Lair Of The White Worm!

Bram Stoker's Lair of the White Worm is one of those stories I've been meaning to read for decades, but for whatever reason never got around to. I recently corrected that oversight. Having recently re-read Dracula and The Jewel of the Seven Stars, it's interesting to compare this last Stoker novel to its predecessors. To begin with, it's not as good. The immediate weakness is the narrative point of view which is not anyone of the characters, but rather the sturdy omniscient. This gives us ready access to the details, but undermines the tension of the unfolding events.

Briefly those events are these. A young man named Adam Salton inherits an old estate and finds that his neighbors include two beautiful young girls named Lilla and Mimi, cousins by complicated family back story, but essentially sisters. One of these he falls in love with of course. There is another new man in the community Edgar Caswell, the Lord of the surrounding territory who returns to his family's estates after generations of neglect and proves to be an odd, eccentric, and dangerous fellow. He is accompanied by a black African sorcerer named Oolonga to boot. The oddest neighbor though is Lady Arabella Marsh, who it turns out is the titular White Worm herself.

The biggest weakness in this peculiar and at times fascinating tale is the almost complete lack of suspense. The mystery of the White Worm is revealed almost immediately and as fantastic as the notion is that a mere woman can transform into a gigantic ancient monster, it is swallowed fairly readily by our hero thanks to the help of Nathaniel Adam, a family friend and a man of no limited experience. The two of them conspire to end the threat of the Worm which seems to be preying on the surrounding populace, though admittedly at an astonishingly low rate. They constantly see the slithering threat, but seem strangely unmoved by it.

Dealing with the threat of Lady Arabella is often delayed so that our heroes can tussle with Caswell, a man overcome with the notions of Mesmerism and who seems intent on bending Lilla to his will.  Arabella wants the rich Lord for herself, and so she too wants Lilla out of the way.

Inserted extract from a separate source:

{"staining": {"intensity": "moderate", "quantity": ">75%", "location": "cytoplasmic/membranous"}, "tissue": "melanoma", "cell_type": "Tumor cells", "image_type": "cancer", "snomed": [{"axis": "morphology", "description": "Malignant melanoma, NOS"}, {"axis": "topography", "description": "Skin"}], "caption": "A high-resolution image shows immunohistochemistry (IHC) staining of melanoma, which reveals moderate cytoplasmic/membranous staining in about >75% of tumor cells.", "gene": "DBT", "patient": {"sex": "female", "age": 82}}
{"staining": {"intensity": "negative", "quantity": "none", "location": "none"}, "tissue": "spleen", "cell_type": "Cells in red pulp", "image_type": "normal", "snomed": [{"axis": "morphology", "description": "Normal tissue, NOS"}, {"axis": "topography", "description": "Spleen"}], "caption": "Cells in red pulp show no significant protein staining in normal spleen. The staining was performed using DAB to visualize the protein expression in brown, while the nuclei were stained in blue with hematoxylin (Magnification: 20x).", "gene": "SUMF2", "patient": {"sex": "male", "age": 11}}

The book tumbles along with these basic conflicts for several chapters before finally getting around to a conclusion which does satisfy eventually, though the details are pretty ramshackle in pure terms of plotting. A lot of illogical stuff has to happen for events to coincide as they do. 

I kept thinking as I read the story that it could've been so much better if certain details were not so openly revealed and largely confirmed. The heroes drink down the reality of Arabella in one chapter then seem reluctant to believe it the next. They twiddle their thumbs as danger mounts, though they identify the danger almost immediately. Holding off that identification would've given the story some suspense and made the heroes seem less indifferent to the suffering around them.

There's a lot that's been speculated about this story's ripe symbolism and how it reveals Stoker's fundamental hatred and possible dread of women. There might be something to that, so on that level it might be unsettling. A weird woman who becomes a giant white snake that slithers into a smelly dank well might raise some hackles indeed, but it's just a queasy image in the end and doesn't add up to much. 

This is a nicely lurid story with a proper monster, but sadly the presentation makes a bit of a hash of the ability to fully appreciate what is unfolding.